Arctic air has dipped deep into Europe of late, delivering record low temperatures and snow to many nations. From as far north as Sweden to as far south as central Spain, all-time cold records have been tumbling.
Portugal is also on the list, with its complex temperate maritime climate influenced by the Atlantic, the Continent AND the Mediterranean.
Last week, Portugal’s electricity consumption broke its all-time record high with natural gas consumption also exceeding historical benchmarks, according to data from REN (National Energy Networks).
The influx of polar cold is to blame for the record increase in energy consumption, according to Portugal’s manager of the energy networks. And I personally can vouch for the cold. Over the weekend, I recorded a low of -4.1C (24.6F) on my land in central Portugal. The nearest official weather station to me is located just a few miles away –situated at a higher elevation– and has an all-time record low of -3.9C (25F).

--- PARTS OF THE EXERCISE ---
1. Reproduce the entries below without changes, starting with the line that contains "table_cell agentūra [446, 120, 555, 1062]" and going on through the line that contains "table_cell [1337, 120, 1446, 457]", both lines included.
2. Continue the account of Portugal's cold snap and record energy use, picking up after its last sentence.

--- EXTRACTED DATA ---

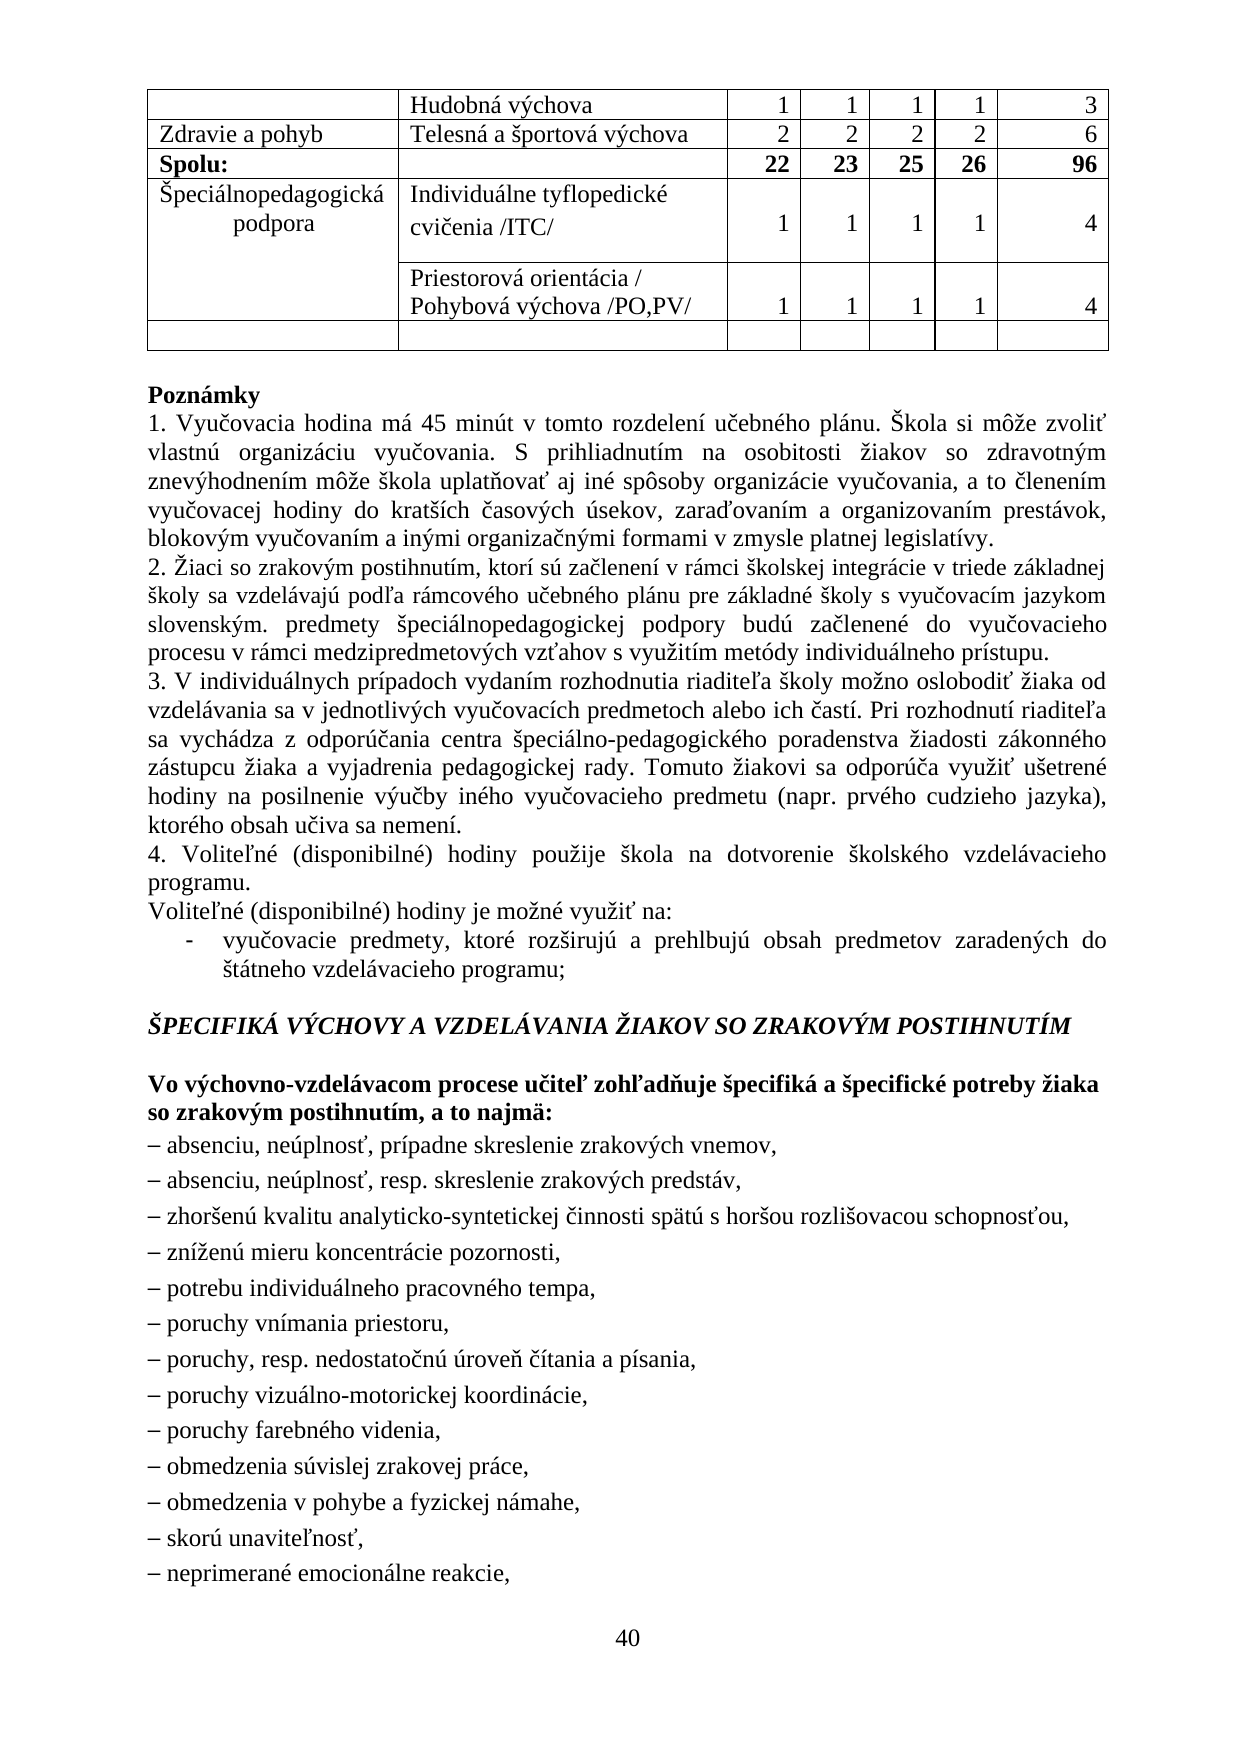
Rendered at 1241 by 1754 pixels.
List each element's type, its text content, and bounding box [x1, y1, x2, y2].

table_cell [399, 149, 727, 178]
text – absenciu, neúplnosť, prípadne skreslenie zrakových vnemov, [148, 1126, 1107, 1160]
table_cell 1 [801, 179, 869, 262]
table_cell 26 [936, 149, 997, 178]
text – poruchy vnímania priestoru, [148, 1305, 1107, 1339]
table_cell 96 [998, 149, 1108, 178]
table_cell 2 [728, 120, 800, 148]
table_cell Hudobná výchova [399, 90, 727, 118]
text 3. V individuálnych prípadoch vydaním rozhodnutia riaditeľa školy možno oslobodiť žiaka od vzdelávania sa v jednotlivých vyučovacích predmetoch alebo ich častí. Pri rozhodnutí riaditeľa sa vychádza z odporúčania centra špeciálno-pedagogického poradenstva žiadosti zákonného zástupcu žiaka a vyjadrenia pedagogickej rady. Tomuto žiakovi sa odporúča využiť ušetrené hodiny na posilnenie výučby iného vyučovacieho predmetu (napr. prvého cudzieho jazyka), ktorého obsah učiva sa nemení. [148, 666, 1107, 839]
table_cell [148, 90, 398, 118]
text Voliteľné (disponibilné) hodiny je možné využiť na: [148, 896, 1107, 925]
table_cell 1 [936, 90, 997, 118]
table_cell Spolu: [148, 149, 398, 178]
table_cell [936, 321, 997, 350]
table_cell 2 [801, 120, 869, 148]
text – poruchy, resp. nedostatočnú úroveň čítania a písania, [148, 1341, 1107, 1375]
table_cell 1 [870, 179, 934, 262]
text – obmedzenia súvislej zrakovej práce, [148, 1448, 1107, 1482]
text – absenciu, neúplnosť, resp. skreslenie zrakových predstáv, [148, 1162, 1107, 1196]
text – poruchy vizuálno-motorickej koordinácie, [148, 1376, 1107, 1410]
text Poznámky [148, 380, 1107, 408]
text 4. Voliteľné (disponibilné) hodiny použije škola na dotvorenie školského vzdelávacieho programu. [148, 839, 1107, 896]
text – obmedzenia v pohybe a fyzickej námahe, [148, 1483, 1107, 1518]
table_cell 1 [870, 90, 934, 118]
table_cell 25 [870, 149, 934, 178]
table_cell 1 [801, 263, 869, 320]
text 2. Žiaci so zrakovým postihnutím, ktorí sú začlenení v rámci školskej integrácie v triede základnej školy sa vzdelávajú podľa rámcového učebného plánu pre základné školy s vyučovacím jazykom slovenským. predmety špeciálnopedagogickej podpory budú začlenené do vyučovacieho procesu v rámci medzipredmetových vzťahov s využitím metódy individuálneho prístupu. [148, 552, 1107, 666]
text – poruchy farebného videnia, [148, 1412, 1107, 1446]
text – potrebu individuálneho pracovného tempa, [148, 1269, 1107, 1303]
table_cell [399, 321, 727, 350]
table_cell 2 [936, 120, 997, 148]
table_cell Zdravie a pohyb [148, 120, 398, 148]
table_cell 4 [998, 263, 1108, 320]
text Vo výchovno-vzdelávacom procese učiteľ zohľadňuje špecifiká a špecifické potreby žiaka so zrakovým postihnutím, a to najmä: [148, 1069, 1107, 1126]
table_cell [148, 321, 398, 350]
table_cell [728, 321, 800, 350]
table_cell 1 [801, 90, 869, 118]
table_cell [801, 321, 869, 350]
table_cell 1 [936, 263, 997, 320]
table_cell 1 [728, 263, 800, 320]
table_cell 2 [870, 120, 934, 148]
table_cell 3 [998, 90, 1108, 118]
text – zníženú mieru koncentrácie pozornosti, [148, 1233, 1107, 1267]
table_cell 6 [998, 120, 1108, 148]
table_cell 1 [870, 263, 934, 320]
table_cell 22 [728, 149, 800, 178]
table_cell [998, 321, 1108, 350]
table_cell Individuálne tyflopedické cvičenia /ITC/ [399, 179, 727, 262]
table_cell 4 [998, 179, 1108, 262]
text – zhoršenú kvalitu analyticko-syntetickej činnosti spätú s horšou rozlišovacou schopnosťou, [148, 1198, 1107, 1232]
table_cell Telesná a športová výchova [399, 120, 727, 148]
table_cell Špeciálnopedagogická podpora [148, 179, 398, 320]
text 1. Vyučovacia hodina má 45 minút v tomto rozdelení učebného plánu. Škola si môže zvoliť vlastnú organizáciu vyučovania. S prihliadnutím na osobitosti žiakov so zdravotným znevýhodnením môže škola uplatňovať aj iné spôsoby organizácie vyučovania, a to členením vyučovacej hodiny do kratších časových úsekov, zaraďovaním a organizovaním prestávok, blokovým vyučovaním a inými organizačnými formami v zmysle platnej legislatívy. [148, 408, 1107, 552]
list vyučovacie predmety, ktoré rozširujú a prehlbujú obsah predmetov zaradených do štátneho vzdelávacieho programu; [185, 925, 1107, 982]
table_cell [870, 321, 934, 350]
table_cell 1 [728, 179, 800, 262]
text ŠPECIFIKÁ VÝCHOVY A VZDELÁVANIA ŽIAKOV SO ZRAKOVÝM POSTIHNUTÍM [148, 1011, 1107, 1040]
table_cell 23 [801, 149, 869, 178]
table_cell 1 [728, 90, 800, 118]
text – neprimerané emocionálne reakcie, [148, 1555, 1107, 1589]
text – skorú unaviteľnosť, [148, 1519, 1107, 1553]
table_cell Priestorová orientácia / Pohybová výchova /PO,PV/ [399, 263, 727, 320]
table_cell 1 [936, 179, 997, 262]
* * *
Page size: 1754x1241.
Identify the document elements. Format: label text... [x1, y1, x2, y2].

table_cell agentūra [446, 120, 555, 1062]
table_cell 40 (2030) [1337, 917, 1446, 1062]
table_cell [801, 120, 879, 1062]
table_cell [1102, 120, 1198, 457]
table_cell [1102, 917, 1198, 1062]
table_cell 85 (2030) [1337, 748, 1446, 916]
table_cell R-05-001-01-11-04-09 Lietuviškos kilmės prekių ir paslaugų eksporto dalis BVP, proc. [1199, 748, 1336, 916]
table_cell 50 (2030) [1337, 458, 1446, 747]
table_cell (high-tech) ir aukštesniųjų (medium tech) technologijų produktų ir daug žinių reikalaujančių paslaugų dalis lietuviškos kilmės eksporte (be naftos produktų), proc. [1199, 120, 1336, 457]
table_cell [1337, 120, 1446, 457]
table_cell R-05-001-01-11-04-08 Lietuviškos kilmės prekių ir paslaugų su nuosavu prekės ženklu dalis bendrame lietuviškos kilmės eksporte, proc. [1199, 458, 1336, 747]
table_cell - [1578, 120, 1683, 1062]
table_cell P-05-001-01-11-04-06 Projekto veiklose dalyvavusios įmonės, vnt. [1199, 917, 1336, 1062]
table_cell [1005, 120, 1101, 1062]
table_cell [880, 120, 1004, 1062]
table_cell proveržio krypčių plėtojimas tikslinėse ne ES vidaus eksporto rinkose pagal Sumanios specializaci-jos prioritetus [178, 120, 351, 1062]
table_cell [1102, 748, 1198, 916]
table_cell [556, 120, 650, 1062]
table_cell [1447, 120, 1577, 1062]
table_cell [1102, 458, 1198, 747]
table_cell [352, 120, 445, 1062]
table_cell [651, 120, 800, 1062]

--- RESPONSES BY TASK ---
1.
table_cell agentūra [446, 120, 555, 1062]
table_cell 40 (2030) [1337, 917, 1446, 1062]
table_cell [801, 120, 879, 1062]
table_cell [1102, 120, 1198, 457]
table_cell [1102, 917, 1198, 1062]
table_cell 85 (2030) [1337, 748, 1446, 916]
table_cell R-05-001-01-11-04-09 Lietuviškos kilmės prekių ir paslaugų eksporto dalis BVP, proc. [1199, 748, 1336, 916]
table_cell 50 (2030) [1337, 458, 1446, 747]
table_cell (high-tech) ir aukštesniųjų (medium tech) technologijų produktų ir daug žinių reikalaujančių paslaugų dalis lietuviškos kilmės eksporte (be naftos produktų), proc. [1199, 120, 1336, 457]
table_cell [1337, 120, 1446, 457]

2.
The maximum daily electricity consumption reached 185.1 GWh on Wednesday, January 13, surpassing the previous record set on January 11, 2010. Also, the highest peak in electricity consumption was also busted last week: 9,887 MW surpassed the old benchmark of 9,403 MW set in 2010.
In addition, a new all-time record for the highest consumption of natural gas was set this month. On Jan. 5, 299.1 GWh was logged, which comfortably beat-out the previous record of 269.9 GWh on Dec. 5, 2017. The highest peak in natural gas consumption was also broken, with a new reading of 14,874 MW.
This pattern of record-high energy consumption due to historically-low temperatures is being repeated across much of Europe, and across the majority of Asia as well. Across many nations, emergency production is being called upon, including the re-opening of sidelined coal-fired power plants.
See below for more:
“Beast from the East 2” Incoming
Looking ahead, Europe’s recent chill will likely pale in comparison to the monster currently brewing to the north.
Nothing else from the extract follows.